Hey guys, I'm trying to get all links on a website using BeautifulSoup, Queue, Threading, and urllib2. I am specifically looking for links that lead to other pages of the same site. It runs for a few seconds, going through about 3 URLs before giving me the error:
Traceback (most recent call last):
File "/usr/lib/python2.7/threading.py", line 808, in __bootstrap_inner
self.run()
File "/home/john/Desktop/Python Projects/QtProjects/ThreadedDataMine.py", line 51, in run
if url[0:4] != "http" and url[0] != "/" and "#" not in url:
TypeError: 'NoneType' object has no attribute '__getitem__'
The program run perfectly when it only goes over the main URL, but starts giving this error whenever I tell it to start adding the URLs it finds into the first Threads Queue if it hasn't before.
Here's my code:
import Queue
import threading
import urllib2
import time
from BeautifulSoup import BeautifulSoup
hosts = ["http://waoanime.tv"]
queue = Queue.Queue()
out_queue = Queue.Queue()
class ThreadUrl(threading.Thread):
"""Threaded Url Grab"""
def __init__(self, queue, out_queue):
threading.Thread.__init__(self)
self.queue = queue
self.out_queue = out_queue
def run(self):
while True:
#grabs host from queue
host = self.queue.get()
#grabs urls of hosts and then grabs chunk of webpage
req = urllib2.Request(host, headers={'User-Agent':"Anime Browser"})

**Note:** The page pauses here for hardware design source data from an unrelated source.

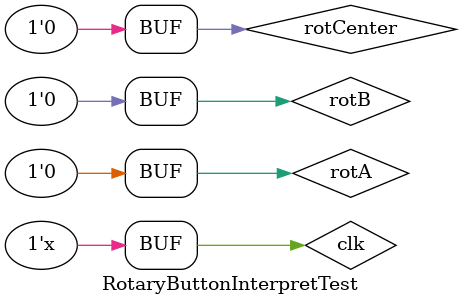
<source format=v>
`timescale 1ns / 1ps


module RotaryButtonInterpretTest;

	// Inputs
	reg rotA;
	reg rotB;
	reg rotCenter;
	reg clk;

	// Outputs
	wire right;
	wire left;
	wire down;

	// Instantiate the Unit Under Test (UUT)
	RotaryButtonInterpret uut (
		.rotA, 
		.rotB, 
		.rotCenter, 
		.clk, 
		.right, 
		.left, 
		.down
	);

	initial begin
		rotA = 0;
		rotB = 0;
		rotCenter = 0;
		clk = 0;
		
		#40 rotA = 1; //Right Turn
		#3000 rotB = 1;
		#3000 rotA = 0;
		#3000 rotB = 0;
		
		#3000 rotB = 1; //Left Turn
		#3000 rotA = 1;
		#3000 rotB = 0;
		#3000 rotA = 0;
		
		#3000 rotCenter = 1; //Down Press
		#25000 rotCenter = 0;
	end
	
	always begin
		#20 clk = ~clk;
	end
endmodule


</source>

html = urllib2.urlopen(req)
chunk = html.read()
#place chunk into out queue
self.out_queue.put(chunk)
#signals to queue job is done
self.queue.task_done()
class DatamineThread(threading.Thread):
"""Threaded Url Grab"""
def __init__(self, out_queue, queue):
threading.Thread.__init__(self)
self.out_queue = out_queue
self.queue = queue
def run(self):
while True:
#grabs host from queue
chunk = self.out_queue.get()
soup = BeautifulSoup(chunk)
#parse the chunk
for line in soup.findAll('a'):
url = (line.get('href'))
if url[0:4] != "http" and "#" not in url:
new_url = ""
if url[0] == "/":
new_url = ("http://waoanime.tv%s" % url)
else:
new_url = ("http://waoanime.tv/%s" % url)
if new_url not in hosts:
hosts.append(new_url)
#self.queue.put(new_url)
print new_url #debug
elif url[0:13] == "http://forums" and url not in hosts and "#" not in url:
hosts.append(url)
#put url in url queue
self.queue.put(url)
print url #debug
else:
pass
#signals to queue job is done
self.out_queue.task_done()
start = time.time()
def main():
#spawn a pool of threads, and pass them queue instance
for i in range(5):
t = ThreadUrl(queue, out_queue)
t.setDaemon(True)
t.start()
#populate queue with data
for host in hosts:
queue.put(host)
for i in range(5):
dt = DatamineThread(out_queue, queue)
dt.setDaemon(True)
dt.start()
#wait on the queue until everything has been processed
queue.join()
out_queue.join()
main()
print "Elapsed Time: %s" % (time.time() - start)
Because this is my first time using Threading, I just modified the code found here.
I would really appreciate any help fixing this bug, or if you know of a better way I can do this.